→ **PROBLEM**
Copy everything from the start of the records down to and including the line containing "What is the maximum value for Humidity (%)?", keeping every line unchanged.
┌────────
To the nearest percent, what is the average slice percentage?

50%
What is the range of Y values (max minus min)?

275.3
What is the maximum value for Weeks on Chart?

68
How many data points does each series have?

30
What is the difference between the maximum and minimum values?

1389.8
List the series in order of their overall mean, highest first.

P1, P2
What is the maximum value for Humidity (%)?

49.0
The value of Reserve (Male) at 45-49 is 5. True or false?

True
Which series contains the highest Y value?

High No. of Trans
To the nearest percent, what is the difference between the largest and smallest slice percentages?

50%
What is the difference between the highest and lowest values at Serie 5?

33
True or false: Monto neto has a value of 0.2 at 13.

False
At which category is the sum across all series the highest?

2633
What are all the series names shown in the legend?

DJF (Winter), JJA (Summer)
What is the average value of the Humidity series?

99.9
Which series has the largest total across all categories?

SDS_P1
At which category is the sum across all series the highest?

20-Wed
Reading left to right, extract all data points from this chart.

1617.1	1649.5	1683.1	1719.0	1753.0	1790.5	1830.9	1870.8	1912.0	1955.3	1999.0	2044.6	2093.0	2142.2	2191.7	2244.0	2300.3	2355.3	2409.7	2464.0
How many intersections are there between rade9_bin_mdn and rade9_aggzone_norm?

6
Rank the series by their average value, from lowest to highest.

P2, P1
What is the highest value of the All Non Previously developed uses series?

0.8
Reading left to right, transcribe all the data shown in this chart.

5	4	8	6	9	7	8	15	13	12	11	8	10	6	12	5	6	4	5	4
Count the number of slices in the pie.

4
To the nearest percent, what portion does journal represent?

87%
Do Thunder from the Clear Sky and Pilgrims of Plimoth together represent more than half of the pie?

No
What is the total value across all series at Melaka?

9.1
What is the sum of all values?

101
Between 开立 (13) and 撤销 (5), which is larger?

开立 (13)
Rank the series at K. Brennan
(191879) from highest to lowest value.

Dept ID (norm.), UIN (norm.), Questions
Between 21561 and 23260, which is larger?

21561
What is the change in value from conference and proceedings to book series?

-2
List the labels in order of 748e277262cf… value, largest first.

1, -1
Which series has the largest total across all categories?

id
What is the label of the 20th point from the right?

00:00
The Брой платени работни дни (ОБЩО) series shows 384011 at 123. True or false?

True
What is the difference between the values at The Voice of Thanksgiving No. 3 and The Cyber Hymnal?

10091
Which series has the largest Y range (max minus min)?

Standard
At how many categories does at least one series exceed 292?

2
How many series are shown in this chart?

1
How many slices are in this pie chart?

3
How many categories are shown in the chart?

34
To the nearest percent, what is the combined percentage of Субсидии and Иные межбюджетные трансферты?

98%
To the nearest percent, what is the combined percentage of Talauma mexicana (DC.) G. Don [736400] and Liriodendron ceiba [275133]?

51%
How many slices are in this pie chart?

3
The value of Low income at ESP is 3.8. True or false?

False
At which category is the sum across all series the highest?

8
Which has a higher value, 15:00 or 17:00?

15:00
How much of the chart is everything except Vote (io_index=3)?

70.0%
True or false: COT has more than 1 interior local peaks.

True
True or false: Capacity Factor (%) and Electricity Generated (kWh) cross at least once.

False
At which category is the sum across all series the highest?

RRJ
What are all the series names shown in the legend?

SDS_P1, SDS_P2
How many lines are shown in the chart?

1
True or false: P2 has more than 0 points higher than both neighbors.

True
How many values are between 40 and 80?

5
└────────
→ **ANSWER SECTION**
To the nearest percent, what is the average slice percentage?

50%
What is the range of Y values (max minus min)?

275.3
What is the maximum value for Weeks on Chart?

68
How many data points does each series have?

30
What is the difference between the maximum and minimum values?

1389.8
List the series in order of their overall mean, highest first.

P1, P2
What is the maximum value for Humidity (%)?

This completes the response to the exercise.